■ Task ■
Please answer these questions from the email thread below:
1. What value does the first message set for surefire.rerunFailingTestsCount?
2. How many tests does the hbase-server module currently run at once?
3. Which two areas of work toward splitting up the server module are named?

■ Provided text ■
::::::::

I find these options useful when running on contended or underpowered test
hosts
-Dsurefire.firstPartForkCount=1 \
-Dsurefire.secondPartForkCount=1 \
-Dsurefire.rerunFailingTestsCount=3
It balloons the test suite execution time, but produces more stable
results, and the rerun setting allows Surefire to help detect flaky tests.
On Mon, Oct 9, 2017 at 7:48 AM, Mike Drob <[email protected]> wrote:
> Addressing your individual suggestions inline.
>
> Another one that you missed (more long term) is splitting up the server
> module into smaller modules. We have some work on this already (backup,
> mapreduce) but it's a long way to go...
>
>
> On Mon, Oct 9, 2017 at 9:38 AM, Sean Busbey <[email protected]> wrote:
>
> > Hi folks!
> >
> > Lately our precommit runs have had a large amount of noise around unit
> > test failures due to timeout, especially for the hbase-server module.
> >
> > I'd really like to get us back to a place where a precommit -1 doesn't
> > just result in a reflexive "precommit is unreliable."
> >
> > When the hbase-server module is going to be run (which would include
> > changes to that module and changes to the top-level of the project), I
> > can think of a few ways to bring the noise down:
> >
> > * Do fewer parallel executions. We do 5 tests at once now and the
> > hbase-server module takes ~1.5 hours. We could tune down just the
> > hbase-server module to do fewer.
> >
>
> 1.5 hours is already past the threshold where I have to go do something
> else while I wait for the tests to finish. Putting this up to 3 hours
> wouldn't affect my productivity, I don't think.
>
>
> > * Do more test re-runs. We could have tests that fail retry more. I
> > think maybe we allow a single retry currently via surefire. We'd have
> > to do it outside of surefire to account for the large number of
> > time-out failures.

::::::::

■ Raw data ■
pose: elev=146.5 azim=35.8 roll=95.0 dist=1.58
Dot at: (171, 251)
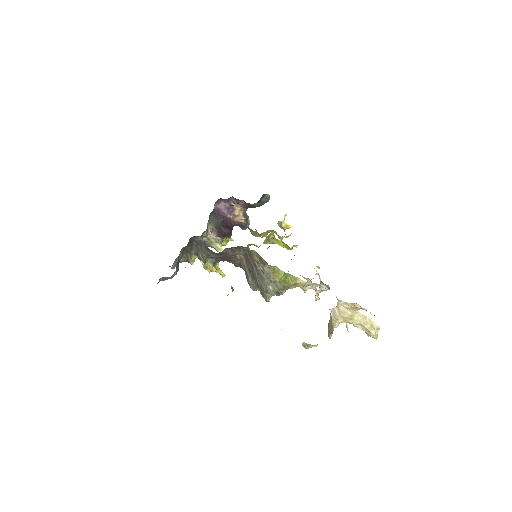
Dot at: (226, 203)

::::::::

■ Finished exercise ■
1. 3
2. 5
3. Backup and mapreduce